▶ [AVAILABLE DATA]
- - - -
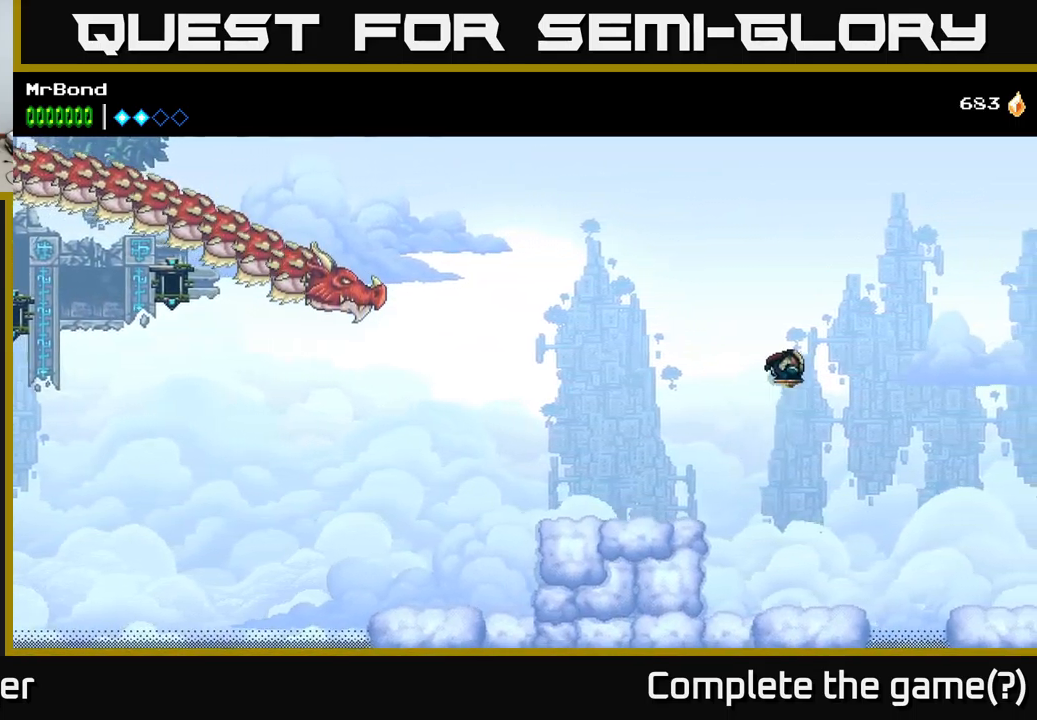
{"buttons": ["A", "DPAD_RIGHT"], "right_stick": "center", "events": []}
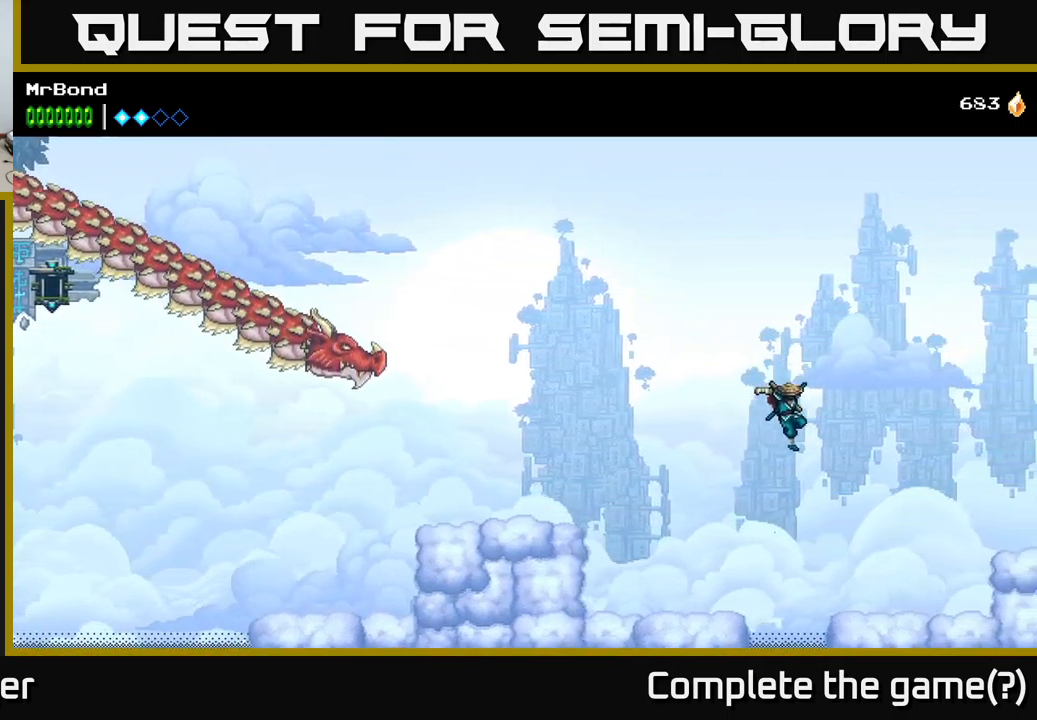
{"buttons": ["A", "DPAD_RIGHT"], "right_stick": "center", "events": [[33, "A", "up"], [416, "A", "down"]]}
- - - -
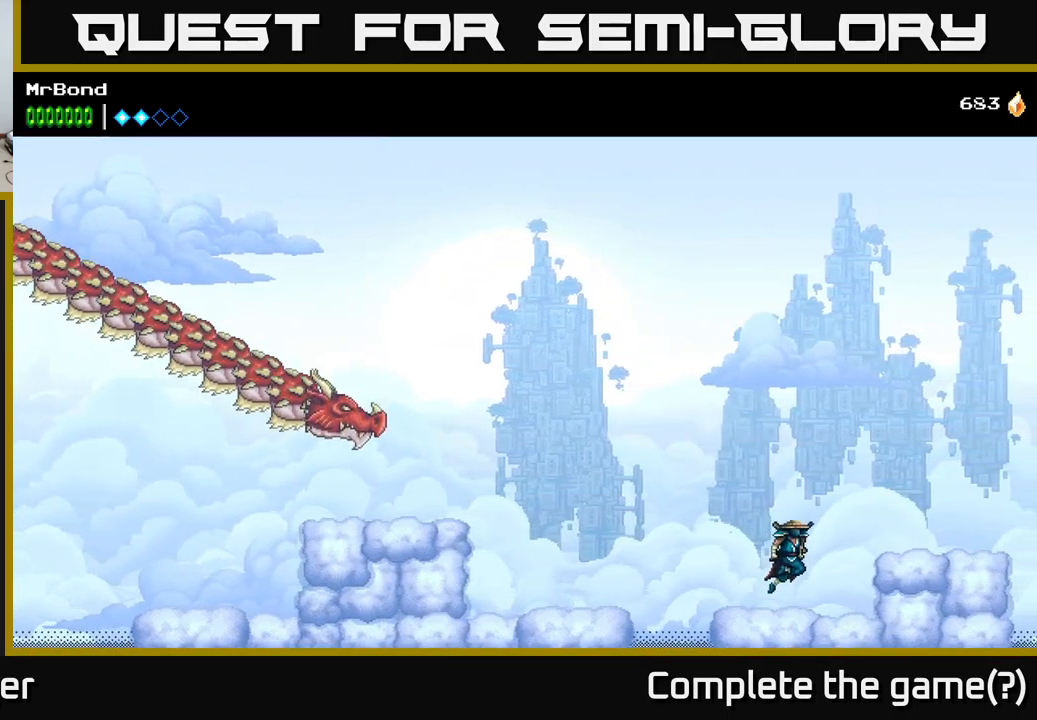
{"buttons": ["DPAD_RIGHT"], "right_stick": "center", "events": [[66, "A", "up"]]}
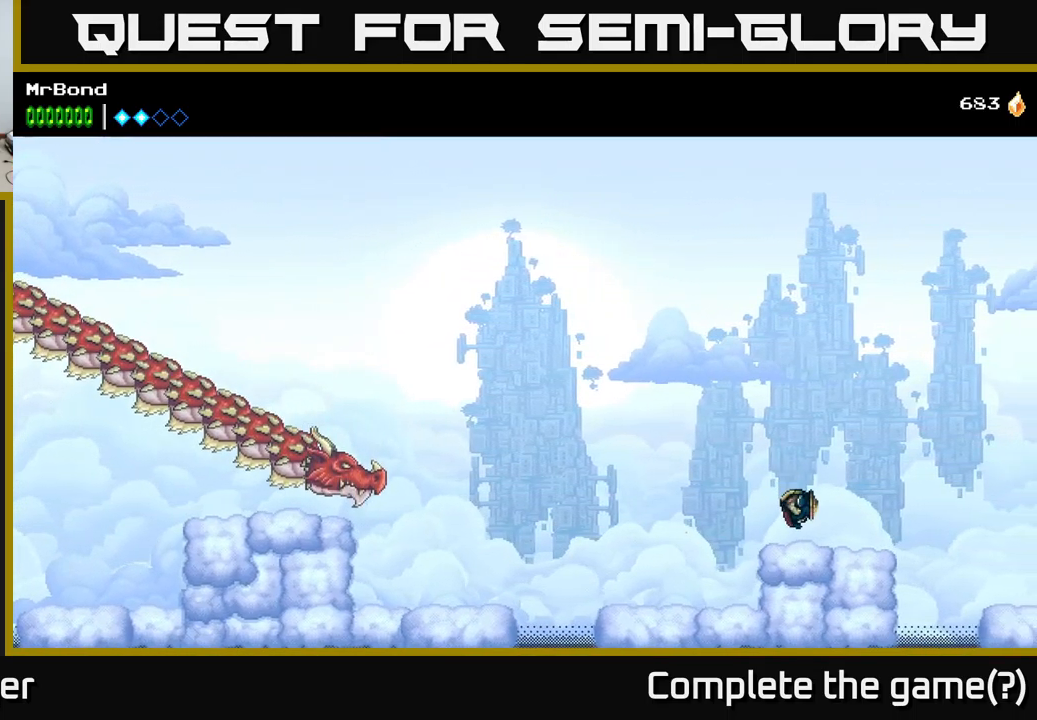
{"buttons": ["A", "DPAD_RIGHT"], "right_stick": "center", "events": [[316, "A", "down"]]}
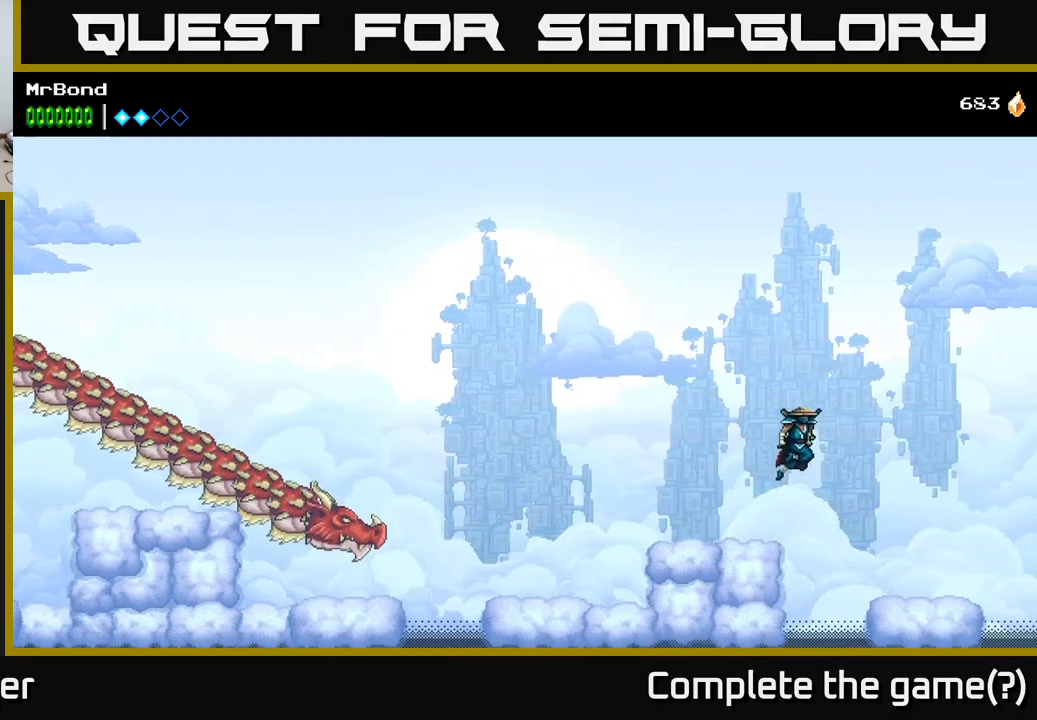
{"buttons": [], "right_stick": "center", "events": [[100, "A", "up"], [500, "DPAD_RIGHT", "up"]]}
- - - -
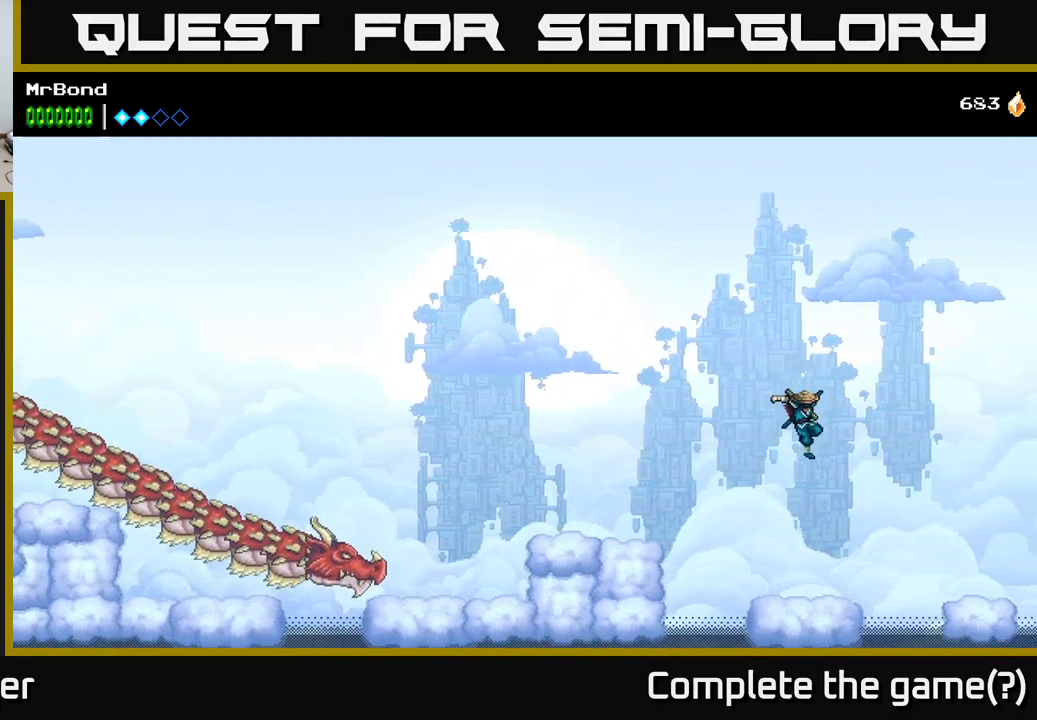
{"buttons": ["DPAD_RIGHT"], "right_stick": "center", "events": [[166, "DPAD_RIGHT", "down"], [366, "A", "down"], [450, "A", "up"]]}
- - - -
▶ [YOUR INSTRUCTIONS]
Copy out each line of the entries that holds "down".

▶ [WRITTEN RESPONSE]
{"buttons": ["A", "DPAD_RIGHT"], "right_stick": "center", "events": [[33, "A", "up"], [416, "A", "down"]]}
{"buttons": ["A", "DPAD_RIGHT"], "right_stick": "center", "events": [[316, "A", "down"]]}
{"buttons": ["DPAD_RIGHT"], "right_stick": "center", "events": [[166, "DPAD_RIGHT", "down"], [366, "A", "down"], [450, "A", "up"]]}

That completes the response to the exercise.